Jeśli mamy już tego pecha/to szczęście posiadać Saaba ze skrzynią automatyczną, to musimy jeszcze o nią dbać. Najlepiej co roku wymienić w niej olej przekładniowy, a już na pewno i bez żadnego "ale" musimy to zrobić zaraz po zakupie samochodu. Do obudowy skrzyni wchodzą około 3 litry oleju ATF, co jest wydatkiem rzędu kilkudziesięciu złotych i jeśli mamy pod ręką kilka kluczy, podnośnik u szwagra i nie boimy się drobnych wyzwań mechanicznych, to możemy to spokojnie zrobić sami. W necie jest wiele wideoporadników, polecam zaoszczędzić pieniądze i poznać nasze auto od spodu. Czasem warto ubrudzić sobie ręce.
Jakie nadwozie?
Decydując się na Saaba, mamy do wyboru dwie opcje nadwoziowe - kombi, zwane Sportkombi albo sedan zwany, uwaga... Sportsedan czyli SS. Tu będzie krótko - wersji kombi nie polecam, bo daje jedynie iluzoryczne poczucie przestrzeni bagażowej. Za tylnymi siedzeniami schowamy niewiele więcej niż w wersji sedan. No, chyba że ktoś lubi jeździć karawanem, to przepraszam.
Podumowanie
Konkludując: polecam uważnie przyjrzeć się każdemu egzemplarzowi schaba, którego będziecie oglądać. Nigdy nie kupujcie pierwszego, jakiego oglądacie. Nigdy. Przeprowadźcie auto przez pełną ścieżkę diagnostyczną, podłączcie pod komputer Tech, sprawdźcie silnik i skrzynię biegów koniecznie na zimno.
W tej chwili na dobry egzemplarz dziewięć-trójki trzeba przeznaczyć około 20 tysięcy złotych. Zapoznajcie się z moim poprzednim artykułem z serii "Schab po szwedzku" odnośnie przygotowania Saaba do jazdy i budżetu, jaki na podstawowy przegląd należy przeznaczyć.
Kupując Saaba 9-3 czy też 9-5 nie musicie się martwić o dostępność części zamiennych. Na rynku jest mnóstwo gratów pasujących do tych samochodów, bo w końcu są one zbudowane na bliźniaczych płytach podłogowych z koncernu General Motors i dzielą wiele podzespołów chociażby z Alfą Romeo 159.
Jeśli macie dodatkowe pytania odnośnie Saaba 9-3 Sportsedan, to chętnie na nie odpowiem w komentarzach na blogu lub na fanpejdżu Motodrama.
Jak mawiał Sobiesław Zasada - szerokiej drogi!
Odnośnie tego zdjęcia Saab vs.

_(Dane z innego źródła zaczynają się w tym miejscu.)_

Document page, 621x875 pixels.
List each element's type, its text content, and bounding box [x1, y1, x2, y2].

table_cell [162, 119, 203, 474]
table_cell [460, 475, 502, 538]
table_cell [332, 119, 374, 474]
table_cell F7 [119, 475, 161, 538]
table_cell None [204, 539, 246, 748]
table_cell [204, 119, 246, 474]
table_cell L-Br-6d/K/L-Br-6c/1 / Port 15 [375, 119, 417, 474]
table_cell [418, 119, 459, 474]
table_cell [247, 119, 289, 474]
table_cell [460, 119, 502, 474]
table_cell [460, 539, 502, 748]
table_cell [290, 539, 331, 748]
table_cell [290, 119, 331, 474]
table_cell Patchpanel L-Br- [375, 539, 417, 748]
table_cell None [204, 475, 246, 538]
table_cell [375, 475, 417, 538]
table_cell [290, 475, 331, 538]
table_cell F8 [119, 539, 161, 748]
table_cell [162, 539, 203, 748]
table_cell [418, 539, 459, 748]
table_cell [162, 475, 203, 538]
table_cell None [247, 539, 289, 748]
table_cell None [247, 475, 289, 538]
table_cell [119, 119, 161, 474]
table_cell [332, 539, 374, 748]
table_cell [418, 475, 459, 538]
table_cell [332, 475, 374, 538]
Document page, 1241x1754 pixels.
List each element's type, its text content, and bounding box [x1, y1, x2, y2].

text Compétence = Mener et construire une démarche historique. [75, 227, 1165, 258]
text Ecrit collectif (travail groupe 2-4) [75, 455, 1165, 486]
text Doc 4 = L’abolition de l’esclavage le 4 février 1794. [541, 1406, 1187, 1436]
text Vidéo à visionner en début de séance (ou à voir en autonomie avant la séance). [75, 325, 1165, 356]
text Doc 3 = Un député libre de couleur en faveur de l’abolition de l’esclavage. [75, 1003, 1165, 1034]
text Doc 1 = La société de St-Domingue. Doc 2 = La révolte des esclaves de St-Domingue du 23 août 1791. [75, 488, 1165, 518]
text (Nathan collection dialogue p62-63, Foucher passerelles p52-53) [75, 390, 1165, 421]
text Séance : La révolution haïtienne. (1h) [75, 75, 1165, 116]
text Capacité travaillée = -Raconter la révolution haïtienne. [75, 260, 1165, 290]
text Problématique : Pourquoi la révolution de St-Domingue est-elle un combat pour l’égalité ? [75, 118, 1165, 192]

Passat... niestety mam kilku znajomych, którzy bez wahania wybrali by ten srebrny wariant.
OdpowiedzUsuńZ dostępnych wesji nadwoziowych jest jeszcze piękne Cabrio! A jeśli chodzi o skrzynie manualną to słyszałem wiele opinii że wybierak dz porownywalni z STARem ale ja byłem bardzo zadowolony z działania.
OdpowiedzUsuńOczywiście, jest też wersja cabrio, nawet o ładnie brzmiącej nazwie Convertible :) Jednak osobiście uważam, że to lekka ekstrawagancja w naszym klimacie... Chociaż brytyjczycy uwielbiają otwarte dachy, a tam cały czas leje deszcz.